Hércules prosigue la búsqueda en todas direcciones sin éxito. El mito nos relata que oyó el rumor de un peregrino que le indicó la ubicación del árbol.  Podría decirse que es la primera indicación que Hércules recibe, pero también podemos recordar aquella máxima que dice “Cuando el discípulo está preparado entonces aparece el maestro”

Gracias a la indicación del peregrino, que representa a su maestro interno, Hércules retoma el camino y rápidamente otea en la lejanía el árbol. Pero justo antes de alcanzarlo, en el camino se encuentra al titán Atlas sosteniendo la carga de los mundosa su espalda y con rostro pleno de sufrimiento. Aunque Atlas no imploraba ayuda, Hércules olvida la recompensa de su esfuerzo por el alcance inmediato del árbol y se presta a soportar la carga del titán. Al recibir la carga, ésta desapareció y Hércules se vió libre, encontrándose frente a Atlas procurándole ya las manzanas de oro. Las tres doncellas sostenían las manzanas para entregárselas personalmente Hércules. Realmente las tres doncellas eran las hijas de Atlas, llamadas las Hespérides.  Se omite el encuentro con el dragón o serpiente de cien cabezas porque éste reconocía a Atlas y le permitió acceder al árbol.

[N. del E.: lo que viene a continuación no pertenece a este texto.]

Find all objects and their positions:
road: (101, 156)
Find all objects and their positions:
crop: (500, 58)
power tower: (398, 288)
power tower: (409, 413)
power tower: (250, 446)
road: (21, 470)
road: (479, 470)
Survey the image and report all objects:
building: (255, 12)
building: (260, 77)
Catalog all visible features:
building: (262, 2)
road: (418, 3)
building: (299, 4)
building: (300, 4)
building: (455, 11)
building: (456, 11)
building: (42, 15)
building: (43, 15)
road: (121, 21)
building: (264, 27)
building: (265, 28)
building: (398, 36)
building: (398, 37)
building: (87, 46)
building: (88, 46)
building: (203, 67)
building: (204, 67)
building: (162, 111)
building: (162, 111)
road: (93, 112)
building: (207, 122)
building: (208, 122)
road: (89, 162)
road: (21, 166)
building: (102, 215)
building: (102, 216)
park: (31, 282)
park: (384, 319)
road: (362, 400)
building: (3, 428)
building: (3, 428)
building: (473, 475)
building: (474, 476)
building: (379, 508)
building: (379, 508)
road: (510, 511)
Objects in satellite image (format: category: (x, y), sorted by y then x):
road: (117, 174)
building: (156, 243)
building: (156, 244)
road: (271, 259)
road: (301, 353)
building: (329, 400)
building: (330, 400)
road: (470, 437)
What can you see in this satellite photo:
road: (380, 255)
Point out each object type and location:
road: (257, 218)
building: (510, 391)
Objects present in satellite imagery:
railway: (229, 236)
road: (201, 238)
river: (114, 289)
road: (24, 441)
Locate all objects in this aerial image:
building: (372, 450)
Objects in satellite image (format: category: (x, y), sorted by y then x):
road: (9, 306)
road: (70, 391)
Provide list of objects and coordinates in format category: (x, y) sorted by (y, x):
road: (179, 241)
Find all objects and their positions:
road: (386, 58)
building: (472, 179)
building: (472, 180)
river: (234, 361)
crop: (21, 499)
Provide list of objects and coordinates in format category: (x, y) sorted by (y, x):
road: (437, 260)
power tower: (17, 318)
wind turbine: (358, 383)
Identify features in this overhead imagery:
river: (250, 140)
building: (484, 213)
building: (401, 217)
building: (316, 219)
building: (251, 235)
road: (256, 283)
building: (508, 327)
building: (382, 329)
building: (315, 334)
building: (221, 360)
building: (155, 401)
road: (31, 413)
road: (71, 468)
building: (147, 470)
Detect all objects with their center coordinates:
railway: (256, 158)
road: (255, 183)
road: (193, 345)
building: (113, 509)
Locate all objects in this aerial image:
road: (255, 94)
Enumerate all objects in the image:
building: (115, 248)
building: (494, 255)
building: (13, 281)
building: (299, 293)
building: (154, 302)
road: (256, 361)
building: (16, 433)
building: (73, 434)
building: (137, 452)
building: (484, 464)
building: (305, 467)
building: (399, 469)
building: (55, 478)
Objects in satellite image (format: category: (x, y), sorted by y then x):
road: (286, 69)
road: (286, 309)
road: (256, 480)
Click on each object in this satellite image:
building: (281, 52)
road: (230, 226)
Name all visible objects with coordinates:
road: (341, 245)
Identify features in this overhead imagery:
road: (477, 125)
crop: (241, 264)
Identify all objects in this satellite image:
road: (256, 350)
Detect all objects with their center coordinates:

Las hespérides entregan una a una las manzanas a Hércules, acompañándola de una frase clave:

  • Eglé, que significaba brillo o esplendor, le dijo a Hércules al entregarle una manzana: «El Camino hacia nosotras está siempre marcado por el servicio. Actos de amor son hitos en el Camino»
  • Erytheia, le dio una manzana, y en su costado, con luz, estaba escrita la dorada palabra Servicio. «Recuerda esto», dijo, «no lo olvides”.
  • Y finalmente Hesperis, la maravilla de la estrella vespertina, le dijo con claridad y amor, «Sal y sirve, y anda por el camino de todos los servidores del mundo, de aquí en adelante y por siempre jamás».

Muchos hombres y mujeres se han preocupado por su campo de servicio, y como Hércules, se muestran impacientes y ansiosos por ello. Como Hércules, la impaciencia humana limita nuestro campo de acción y encubre nuestro campo de servicio.

El Maestro Tibetano dice: “Cuando estáis en meditación estáis realizando un acto de servicio, por cuanto vosotros estáis buscando vuestra línea de Rayo que es el que tiene que conduciros a descubrir de una manera correcta y sin intermitencias y sin equivocaciones el campo propio de servicio”.

Podemos entender “meditación” en su sentido más actual: de plena atención o serena expectación. Esto es así porque en ese estado conectamos con nuestra Alma o Yo Superior, la cual tiene como instinto natural el servicio.

La era de Piscis se caracterizó por una vida de sacrificio en pos de la propia realización. En la actual era de Acuario ya no hay que buscar la propia realización, sino el servicio.

En el campo de servicio adquiriremos la Paz, la verdadera meta de todo discípulo en esta nueva era, no la de la realización, no de la perfección ante el Maestro.